[Source document — start]

# Trestle Table top to Feet dimensions



## cburdick1 (Jan 22, 2010)

Hello all,

I've finished gluing up the top of our new kitchen table and it's time to build the trestle base.

The table top is 38" wide, and I was planning on making the base 30" wide. My concern is that the table might be too "tippy" with 4" of tabletop overhanging the trestle base. What width should I make the base of the trestle to be safe?










Thanks!


----------



## cabinetman (Jul 5, 2007)

cburdick1 said:


> Hello all,
> 
> I've finished gluing up the top of our new kitchen table and it's time to build the trestle base.
> 
> ...


IMO, 30" would be more than adequate. I usually figure about 2/3.








 







.


----------



## rayking49 (Nov 6, 2011)

I would think the same width of the top of the trestle should be safe. I'm no expert, just a hobbyist, but that's my opinion, fwiw. 30 should be fine.


----------



## GeorgeC (Jul 30, 2008)

+ 3

g


----------



## 4DThinker (Mar 13, 2013)

You could go as far as 1/4th the width inset on both sides. 3/4 of the table will counter the 1/4 of overhang. I prefer 1/5th the width as inset as a less visually scary but still attractive overhang. At 1/5 you'll have 4/5ths of the table countering the overhang. 38/5 = 7.6". Draw it up and have a look. Be brave. If no one will be sitting on the table you have nothing to worry about.


----------



## Civilian (Jul 6, 2013)

My purchased trestle table has a top width of 40" and a 29" spread on the leg base. The table has been distressed by our dog's toe nails, and when we were dry walling the ceiling above it, I just covered it with rosen paper and walked all over it. Never felt like it was going to tip over.

Hope this helps.

Jon


----------

[Source document — finish]
[Data excerpt — start]

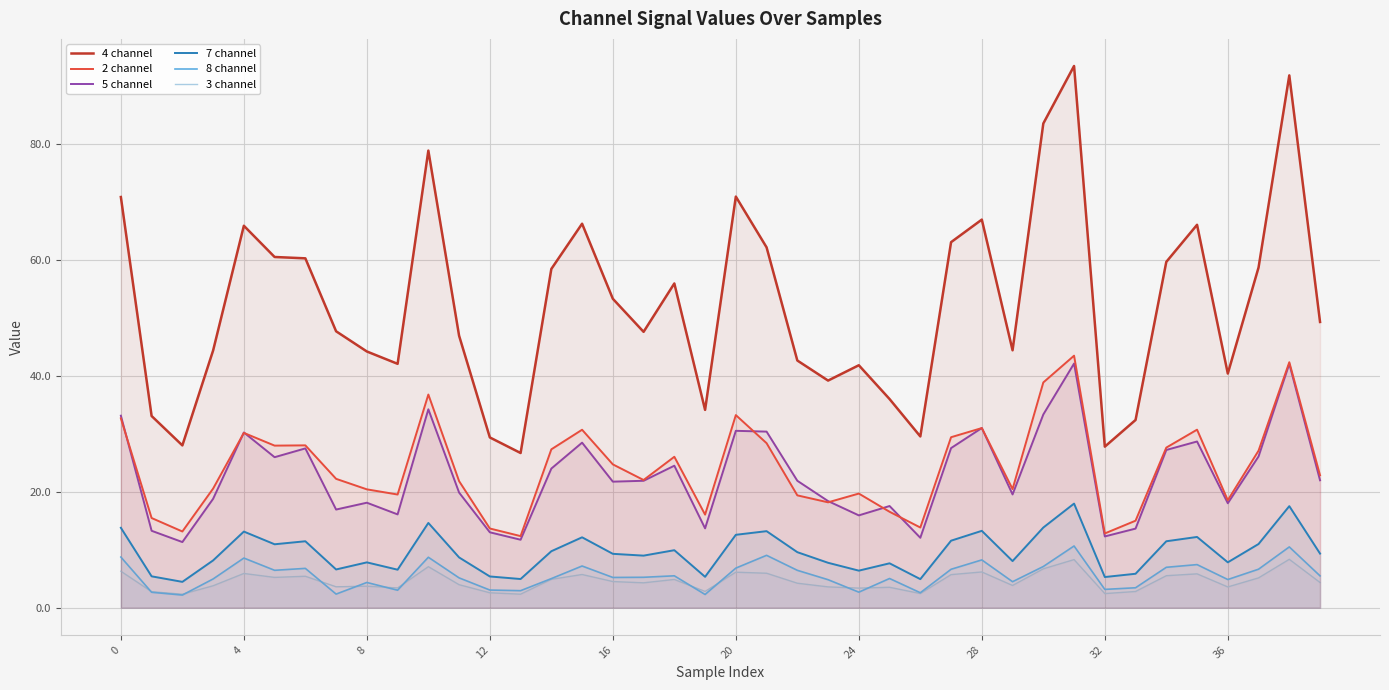

What is the average value of the 3 channel series?

4.6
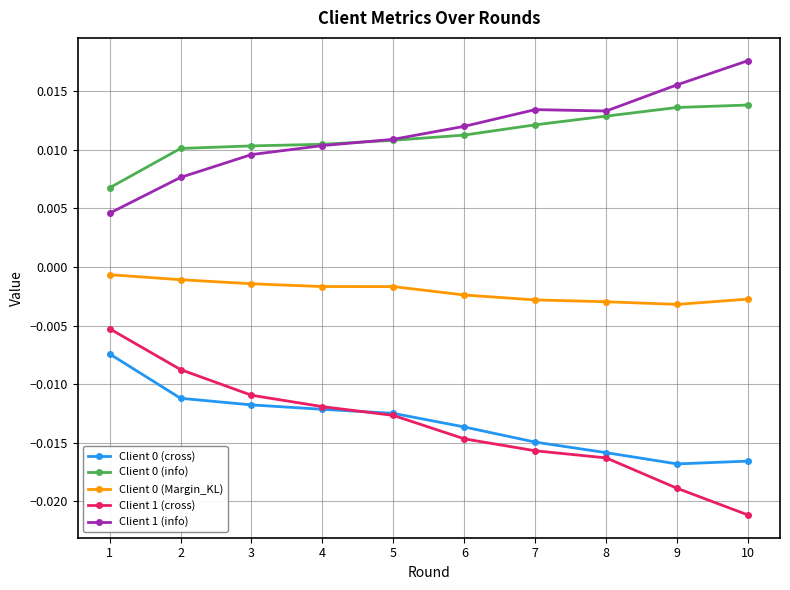

Which series has the widest spread of values?

Client 1 (cross)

[Data excerpt — finish]

Task directions:
Copy word for word the part of the trestle table thread from "## Civilian (Jul" to "Hope this helps.".

Answer section:
## Civilian (Jul 6, 2013)

My purchased trestle table has a top width of 40" and a 29" spread on the leg base. The table has been distressed by our dog's toe nails, and when we were dry walling the ceiling above it, I just covered it with rosen paper and walked all over it. Never felt like it was going to tip over.

Hope this helps.